1. Oops, I need my data in a certain order. This is the first thing I forget if I haven’t written any Perl code for a while: Perl hands hash data back in whatever order it feels like. When I’m writing my initial tests, I’m using smaller data sets (like maybe one or two hash “rows”) and I get lucky and my data’s in the sort order I want. Then I get some real data, and … “oh right!” I fix this by using an AoH instead, or storing (some of) the keys in a separate array (feels kludgy), and I suppose some day I will get around to trying one of the permutations of Tie::Hash.

2. I fail to provide a unique key for the hash. This is another one that doesn’t become apparent until I’m working with real data: a “random” small data sample has two unique identifiers, but when get a bigger data set I find out there’s actually five, and so on, and pretty soon I’ve got a HoH…oH that’s 17 levels deep. (I kid.) (Maybe.)
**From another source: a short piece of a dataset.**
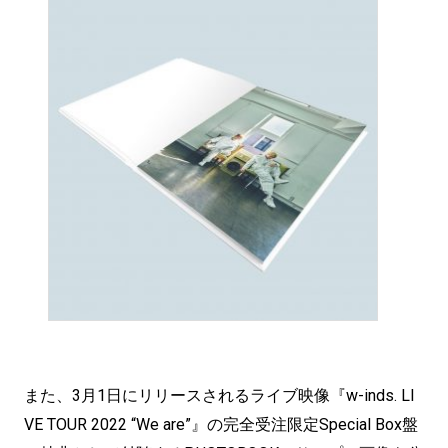
また、3月1日にリリースされるライブ映像『w-inds. LI
VE TOUR 2022 “We are”』の完全受注限定Special Box盤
3. The bane of my existence: typos in my hash keys. ‘use strict’ doesn’t protect from this. Writing tests helps[1], but they still occasionally slip through[2]. I troubleshoot with rigorous use of Data::Dumper::Simple and the debugger.



1 – Thank you, PDX.pm.
2 – My test for variable names: 3 months (6 months, a year) later, is it still obvious what this variable holds, and would I name it the same thing?